抜けや切れ、低域のエネルギーと迫る感じは凄いのですが、
部屋の音響が良いと、爆音でもうるさくないんです。
持参したシェリーマンのライブ音源CDも聴かせていただきました。
ステージ前で聴いている様な鮮度感、入れ替わるラッパ類が等身大で迫る感じは圧巻です。
JBLバカ万歳の出音を満喫できる部屋となり
オーナー様も私も「たれ目のアホ顔で」3時間も試聴してしまいました。(笑)
TVとキャビネットを撤去後、再度の位置調整、正面ディフューザーによる反射音の調整
そして、専用電源で、機器1台ずつに1個のブレーカーで供給する余裕の専用電源化します。
スピーカー下のセッティング、ラックなど機器のセッティングの悪さも気になりますが、
取り合えず電源まで驀進して進めます。
以下余談です。
私は還暦を過ぎ、一年以上が経過いたしました。
時間の流れがますます早く感じられます。
お客様の多くが私とほぼ同年代で、
定年間近の方や既に定年を迎えられた方が多いことに気づきます。
社会人になって直ぐに勤めていた会社では、60歳や65歳で天下りされてくる
「お偉いさん」方を間近で見てまいりました。
10年ほどその環境に身を置く中で、
彼らの健康状態や老化がどのように変化していくのかを目の当たりにする機会がありました。
その経験から、還暦を過ぎてからの健康寿命、
特に自由に活動できる期間は、およそ15年程度なのではないかと感じています。
私自身、今まさにその真っただ中にいますが、
実際に自分がこの年齢になると
「まだまだこれから」
という気持ちがあるのも事実です。
しかし同時に、10年後の自分の健康状態や意欲がどうなっているのかを考えると、
やはり漠然とした不安も感じます。
私は「今の健康なうちに好きなことをして、悔いのない人生を送りたい」と強く願っています。

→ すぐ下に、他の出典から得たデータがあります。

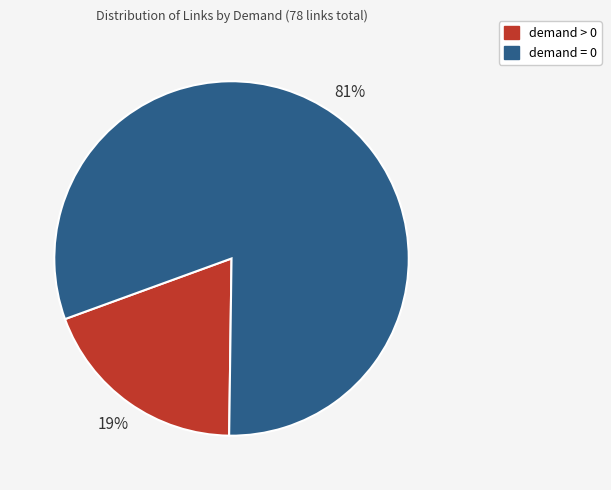

How many slices are in this pie chart?

2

お客様とお話しする中で、様々な価値観に触れる機会があります。
例えば、オーディオを趣味とされているお客様の中には、
自宅のリフォームやオーディオルームの建設、専用電源の導入、
セッティングに関するアクセサリーやオーディオラックの導入など、
積極的に投資される方が多くいらっしゃいます。
車好きな方は、年齢的にスポーツカーに乗れる最と考え〇〇を買ったなど...
そういった方々の多くは、
「今やらなければ、いつやるのか?病気になってから、あるいは亡くなってからでは遅い」
という考えをお持ちです。
もちろん、老後の金銭面も考慮した上で、
「今の健康なうちに、できる限り多くのことを楽しみ、悔いのない人生を送りたい」
という共通の思いがあるようです。
私自身もこの歳になり、何が本当に音質向上に繋がり、
何が不要なのか、理解できるようになりました。
オーディオルームやアクセサリー類は、私自身の試行錯誤から生まれたものですが、
その違いを理解し、喜んでくださるお客様にご愛用いただけていることを、大変嬉しく感じております。
オーディオを通じて、皆様と楽しい人生を分かち合えることを心から願っております。